DOCUMENT EXCERPT:
Roman Dorosh

Personal information
- Full name: Roman Ihorovych Dorosh
- Date of birth: 1 January 1987 (age 38)
- Place of birth: Kyiv, Ukrainian SSR
- Height: 1.80 m (5 ft 11 in)
- Position(s): Midfielder

Team information
- Current team: FC Ternopil

Youth career
- 1996–2001: FC Dynamo Kyiv
- 2001–2002: FC Zmina-Obolon Kyiv
- 2002–2003: FC Kyiv-Skhid Kyiv

Senior career*
- Years: Team / Apps / (Gls)
- 2005–2007: FC Nafkom Brovary / 38 / (7)
- 2008–2009: FC Obolon-2 Kyiv / 11 / (0)
- 2010–2013: FC Bukovyna Chernivtsi / 107 / (6)
- 2013–2014: FC Olimpik Donetsk / 9 / (0)
- 2014–2016: FC Hirnyk Kryvyi Rih / 47 / (0)
- 2016–2017: FC Bukovyna Chernivtsi / 10 / (0)
- 2017: FC Ternopil / 3 / (0)

TASKS TO CARRY OUT:
[a] Decide whether each statement agrees with the Roman Dorosh profile. Answer yes or no for each, quoting the exact words from the profile that settle it. (i) Dorosh was born in Kyiv. (ii) Dorosh played for FC Olimpik Donetsk from 2014 to 2016. (iii) Dorosh played for FC Bukovyna Chernivtsi in two separate periods.
[b] Write the next part of the Roman Dorosh profile, starting right after its final line.

ENTRIES SUPPLIED:
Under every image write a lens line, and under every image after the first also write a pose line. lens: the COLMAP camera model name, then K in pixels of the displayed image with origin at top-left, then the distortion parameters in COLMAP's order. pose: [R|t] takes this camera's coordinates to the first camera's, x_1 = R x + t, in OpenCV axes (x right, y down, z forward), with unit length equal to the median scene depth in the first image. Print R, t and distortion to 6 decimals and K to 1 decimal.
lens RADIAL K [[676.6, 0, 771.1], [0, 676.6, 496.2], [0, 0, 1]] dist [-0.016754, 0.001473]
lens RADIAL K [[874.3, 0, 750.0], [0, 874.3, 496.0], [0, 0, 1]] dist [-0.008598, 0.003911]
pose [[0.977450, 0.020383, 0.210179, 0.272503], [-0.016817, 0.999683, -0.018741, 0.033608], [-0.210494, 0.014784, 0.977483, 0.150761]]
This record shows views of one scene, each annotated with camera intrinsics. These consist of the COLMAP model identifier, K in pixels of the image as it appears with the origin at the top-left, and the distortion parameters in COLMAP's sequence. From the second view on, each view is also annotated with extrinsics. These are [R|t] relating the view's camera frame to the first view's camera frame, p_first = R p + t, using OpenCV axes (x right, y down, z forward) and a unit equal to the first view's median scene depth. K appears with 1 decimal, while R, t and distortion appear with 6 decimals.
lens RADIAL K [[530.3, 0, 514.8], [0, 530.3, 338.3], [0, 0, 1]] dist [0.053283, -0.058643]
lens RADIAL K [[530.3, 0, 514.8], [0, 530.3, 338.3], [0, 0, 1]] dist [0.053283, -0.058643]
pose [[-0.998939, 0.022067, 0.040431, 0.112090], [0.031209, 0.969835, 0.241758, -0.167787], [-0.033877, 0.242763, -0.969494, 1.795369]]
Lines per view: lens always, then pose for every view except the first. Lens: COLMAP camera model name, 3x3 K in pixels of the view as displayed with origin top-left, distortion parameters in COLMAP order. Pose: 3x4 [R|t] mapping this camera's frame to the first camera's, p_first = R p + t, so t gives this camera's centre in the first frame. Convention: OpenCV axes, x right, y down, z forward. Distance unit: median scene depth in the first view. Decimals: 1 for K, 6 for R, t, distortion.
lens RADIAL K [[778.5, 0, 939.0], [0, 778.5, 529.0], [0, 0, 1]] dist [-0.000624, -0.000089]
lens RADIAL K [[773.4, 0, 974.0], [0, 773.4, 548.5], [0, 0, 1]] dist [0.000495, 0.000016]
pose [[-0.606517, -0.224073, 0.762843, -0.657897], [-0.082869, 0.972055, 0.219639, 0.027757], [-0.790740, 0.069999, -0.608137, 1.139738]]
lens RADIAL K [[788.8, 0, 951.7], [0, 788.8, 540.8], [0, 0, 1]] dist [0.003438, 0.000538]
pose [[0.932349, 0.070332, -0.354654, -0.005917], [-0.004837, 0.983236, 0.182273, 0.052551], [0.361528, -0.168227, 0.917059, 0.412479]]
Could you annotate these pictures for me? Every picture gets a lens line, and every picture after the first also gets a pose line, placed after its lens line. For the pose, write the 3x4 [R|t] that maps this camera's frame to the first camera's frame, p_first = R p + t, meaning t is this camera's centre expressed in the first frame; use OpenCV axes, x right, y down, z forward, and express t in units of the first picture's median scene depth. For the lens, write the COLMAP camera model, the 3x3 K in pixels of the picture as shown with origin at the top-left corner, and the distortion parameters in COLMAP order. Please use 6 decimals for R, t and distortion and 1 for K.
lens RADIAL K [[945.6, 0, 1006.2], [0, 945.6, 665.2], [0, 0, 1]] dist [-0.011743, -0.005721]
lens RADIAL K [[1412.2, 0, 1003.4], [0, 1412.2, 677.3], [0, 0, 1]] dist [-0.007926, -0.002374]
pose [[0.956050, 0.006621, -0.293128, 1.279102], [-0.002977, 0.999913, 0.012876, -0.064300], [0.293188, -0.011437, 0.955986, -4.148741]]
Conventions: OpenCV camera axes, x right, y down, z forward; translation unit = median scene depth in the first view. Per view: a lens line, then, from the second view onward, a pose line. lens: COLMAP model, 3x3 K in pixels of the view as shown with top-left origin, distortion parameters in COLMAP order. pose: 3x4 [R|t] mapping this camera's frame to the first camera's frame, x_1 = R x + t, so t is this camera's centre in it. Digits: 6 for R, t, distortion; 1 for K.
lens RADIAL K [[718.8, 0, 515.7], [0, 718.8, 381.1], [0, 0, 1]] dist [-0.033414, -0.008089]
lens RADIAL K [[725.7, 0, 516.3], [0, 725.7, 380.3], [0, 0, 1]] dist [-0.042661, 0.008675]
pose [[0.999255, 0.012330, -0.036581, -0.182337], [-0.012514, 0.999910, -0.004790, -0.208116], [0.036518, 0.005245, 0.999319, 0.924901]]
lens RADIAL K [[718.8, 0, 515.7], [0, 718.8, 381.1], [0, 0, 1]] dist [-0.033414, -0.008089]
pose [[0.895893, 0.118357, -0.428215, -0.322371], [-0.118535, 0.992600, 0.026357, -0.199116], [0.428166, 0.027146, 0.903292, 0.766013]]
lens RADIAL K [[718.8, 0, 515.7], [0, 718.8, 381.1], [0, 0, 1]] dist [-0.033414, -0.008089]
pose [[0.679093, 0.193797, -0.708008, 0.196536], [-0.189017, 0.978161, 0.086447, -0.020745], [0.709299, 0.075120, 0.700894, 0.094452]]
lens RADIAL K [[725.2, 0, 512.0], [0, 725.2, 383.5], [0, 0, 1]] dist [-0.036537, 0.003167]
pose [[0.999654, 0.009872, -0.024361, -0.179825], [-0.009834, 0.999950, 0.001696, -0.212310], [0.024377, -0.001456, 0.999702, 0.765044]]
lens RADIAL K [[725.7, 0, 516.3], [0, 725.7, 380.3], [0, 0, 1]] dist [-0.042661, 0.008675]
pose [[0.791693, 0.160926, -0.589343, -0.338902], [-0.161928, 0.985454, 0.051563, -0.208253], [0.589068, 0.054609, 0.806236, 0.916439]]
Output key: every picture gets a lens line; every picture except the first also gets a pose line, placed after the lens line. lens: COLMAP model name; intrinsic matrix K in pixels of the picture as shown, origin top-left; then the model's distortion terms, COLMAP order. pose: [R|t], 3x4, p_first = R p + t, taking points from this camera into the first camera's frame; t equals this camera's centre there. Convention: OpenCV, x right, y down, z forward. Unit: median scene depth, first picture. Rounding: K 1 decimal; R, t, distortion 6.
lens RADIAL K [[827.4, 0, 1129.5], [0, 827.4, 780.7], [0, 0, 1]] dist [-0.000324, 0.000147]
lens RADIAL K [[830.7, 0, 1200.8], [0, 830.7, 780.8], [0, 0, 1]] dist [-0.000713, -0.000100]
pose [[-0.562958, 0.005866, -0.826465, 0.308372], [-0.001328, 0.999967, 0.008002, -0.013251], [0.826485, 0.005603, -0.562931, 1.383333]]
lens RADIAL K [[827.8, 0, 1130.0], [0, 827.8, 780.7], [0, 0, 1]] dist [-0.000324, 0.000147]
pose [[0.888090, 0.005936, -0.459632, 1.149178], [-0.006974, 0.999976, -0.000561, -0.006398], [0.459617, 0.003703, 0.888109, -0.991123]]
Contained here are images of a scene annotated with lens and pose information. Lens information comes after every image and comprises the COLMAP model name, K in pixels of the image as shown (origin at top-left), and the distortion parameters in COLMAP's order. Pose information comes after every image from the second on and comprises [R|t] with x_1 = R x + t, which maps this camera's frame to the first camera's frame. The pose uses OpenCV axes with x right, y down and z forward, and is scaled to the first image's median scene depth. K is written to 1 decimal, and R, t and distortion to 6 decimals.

ANSWERS GIVEN:
[a]
(i) Yes: "Place of birth: Kyiv, Ukrainian SSR"
(ii) No: "2013–2014: FC Olimpik Donetsk / 9 / (0)"
(iii) Yes: "2010–2013: FC Bukovyna Chernivtsi / 107 / (6)" and "2016–2017: FC Bukovyna Chernivtsi / 10 / (0)"

[b]
International career
- 2002–2003: Ukraine-16 / 15 / (1)
- 2003–2004: Ukraine-17 / 12 / (1)
- 2003: Ukraine-18 / 1 / (0)

= Roman Dorosh =

Ukrainian football midfielder

Roman Dorosh (Роман Ігорович Дорош; born 1 January 1987) is a Ukrainian former football midfielder.

==Career==
Dorosh is a product of the Dynamo Kyiv youth sportive school and spent time playing for different Ukrainian teams. In July 2013 he signed a contract with FC Olimpik Donetsk.